Be Patient — They’re Learning a New Language
What foreign language did you take in high school? French? Spanish? How hard was it for you to learn a new and totally different language than your native tongue? And how much of it do you remember — five, 10, or 15 years later if you don’t use it every single day? For preschoolers, who speak English before they can read it, learning to read is like learning a totally new language. It’s like someone handing you a menu in Japanese and expecting you to understand it — unless you know that those are words, and what each symbol means, the Japanese language is scribbles on a page. For your little one, “See Spot Run” is a bunch of scribbles on pages with pictures of a cute puppy. Be patient with them — getting frustrated will discourage them from wanting to actually learn to read.
Sing With Them
How long did it take you to figure out that “The Alphabet Song” was set to the same tune as “Twinkle Twinkle Little Star”? Setting things to music is a great way to help your kids remember them —look at the jingle for your favorite fast food place or retail shop. They set those jingles to music to make them stick in your brain. Remember “School House Rock”? We still remember the “Preamble of the Constitution,” 20+ years later, because it was set to music. Sure, we have to sing the song to remember the exact text of the document, but it’s still there — easy to access — all because of the jingle. Scientists have even found that listening to certain types of music while you’re studying or working can help improve memory and problem-solving. Start with singing “The Alphabet Song” with them, while pointing out each letter you sing. Get them to sing along if you can. Nearly 68 percent of fourth graders in the United States don’t read at their grade level. Giving them a head start, even if it’s “The Alphabet Song,” can help to reduce those numbers in the long run.

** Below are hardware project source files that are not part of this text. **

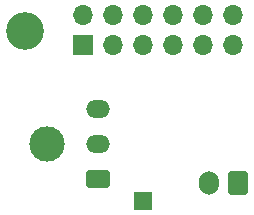
<source format=gbs>
G04 #@! TF.GenerationSoftware,KiCad,Pcbnew,7.0.10*
G04 #@! TF.CreationDate,2024-02-05T22:52:07+01:00*
G04 #@! TF.ProjectId,PowerPCB,506f7765-7250-4434-922e-6b696361645f,rev?*
G04 #@! TF.SameCoordinates,Original*
G04 #@! TF.FileFunction,Soldermask,Bot*
G04 #@! TF.FilePolarity,Negative*
%FSLAX46Y46*%
G04 Gerber Fmt 4.6, Leading zero omitted, Abs format (unit mm)*
G04 Created by KiCad (PCBNEW 7.0.10) date 2024-02-05 22:52:07*
%MOMM*%
%LPD*%
G01*
G04 APERTURE LIST*
G04 Aperture macros list*
%AMRoundRect*
0 Rectangle with rounded corners*
0 $1 Rounding radius*
0 $2 $3 $4 $5 $6 $7 $8 $9 X,Y pos of 4 corners*
0 Add a 4 corners polygon primitive as box body*
4,1,4,$2,$3,$4,$5,$6,$7,$8,$9,$2,$3,0*
0 Add four circle primitives for the rounded corners*
1,1,$1+$1,$2,$3*
1,1,$1+$1,$4,$5*
1,1,$1+$1,$6,$7*
1,1,$1+$1,$8,$9*
0 Add four rect primitives between the rounded corners*
20,1,$1+$1,$2,$3,$4,$5,0*
20,1,$1+$1,$4,$5,$6,$7,0*
20,1,$1+$1,$6,$7,$8,$9,0*
20,1,$1+$1,$8,$9,$2,$3,0*%
G04 Aperture macros list end*
%ADD10R,1.500000X1.500000*%
%ADD11C,3.200000*%
%ADD12RoundRect,0.250000X0.600000X0.750000X-0.600000X0.750000X-0.600000X-0.750000X0.600000X-0.750000X0*%
%ADD13O,1.700000X2.000000*%
%ADD14C,3.000000*%
%ADD15RoundRect,0.250001X0.759999X-0.499999X0.759999X0.499999X-0.759999X0.499999X-0.759999X-0.499999X0*%
%ADD16O,2.020000X1.500000*%
%ADD17R,1.700000X1.700000*%
%ADD18O,1.700000X1.700000*%
G04 APERTURE END LIST*
D10*
X113462000Y-61900000D03*
D11*
X103500000Y-47500000D03*
D12*
X121570000Y-60393000D03*
D13*
X119070000Y-60393000D03*
D14*
X105334000Y-57074000D03*
D15*
X109654000Y-60074000D03*
D16*
X109654000Y-57074000D03*
X109654000Y-54074000D03*
D17*
X108382000Y-48692000D03*
D18*
X108382000Y-46152000D03*
X110922000Y-48692000D03*
X110922000Y-46152000D03*
X113462000Y-48692000D03*
X113462000Y-46152000D03*
X116002000Y-48692000D03*
X116002000Y-46152000D03*
X118542000Y-48692000D03*
X118542000Y-46152000D03*
X121082000Y-48692000D03*
X121082000Y-46152000D03*
M02*

</source>
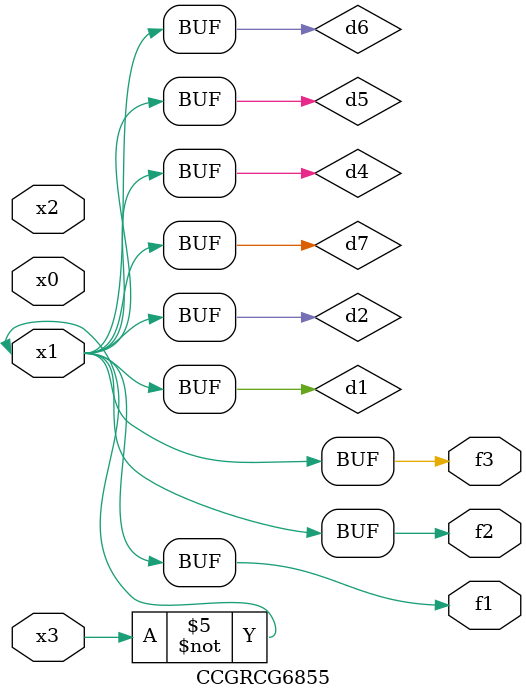
<source format=v>
module CCGRCG6855(
	input x0, x1, x2, x3,
	output f1, f2, f3
);

	wire d1, d2, d3, d4, d5, d6, d7;

	not (d1, x3);
	buf (d2, x1);
	xnor (d3, d1, d2);
	nor (d4, d1);
	buf (d5, d1, d2);
	buf (d6, d4, d5);
	nand (d7, d4);
	assign f1 = d6;
	assign f2 = d7;
	assign f3 = d6;
endmodule

</source>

Read With Them, Not Just To Them
Don’t get us wrong — you should absolutely start reading to your kids as early and as often as possible. Research has shown that reading to your kids from a young age helps to improve literacy and increase their vocabulary, in addition to being quality bonding time between you and your little ones. Once they start reaching preschool age or express interest in reading themselves, it’s time to start handing over that book and reading together. This could be as simple as having them point out sight words or words they recognize while you’re reading, or alternating pages as you’re reading — you read the first page, they read the second, and so on. Find what works best for you and your new readers — everyone learns and works in their own way.
Let Them See You Reading
Just because you have a new reader in the house doesn’t mean you have to spend all of your time reading “Run Spot Run” or Dr. Seuss. Take some time to read for yourself. It’s good for you, and seeing you enjoying a book or even your Kindle or tablet helps to foster a love of reading they won’t get anywhere else. You can even go as far as establishing quiet reading times, either throughout the day or in the evening when everything is starting to wind down. It’s a great way to relax from a long day and you get the added bonus of helping your preschooler learn how to read. Fair warning though, you might not get a lot of reading done yourself once your little one actually takes to it — if our kids are any indication, they’ll want to read to you at every and any opportunity. This isn’t a bad thing, but it might make it hard to finish the latest “Outlander” or “Game of Thrones” book. (If George R. R. Martin ever gets around to writing another one… We’re looking at you, GRRM!)A lifelong love of reading will take your child to worlds they could never have imagined. You don’t have to wait until they’re in school to get them started with a love of literature. Read early, read often and let them see you reading — and you will help them build a solid foundation where towers of books will be laid upon in the future.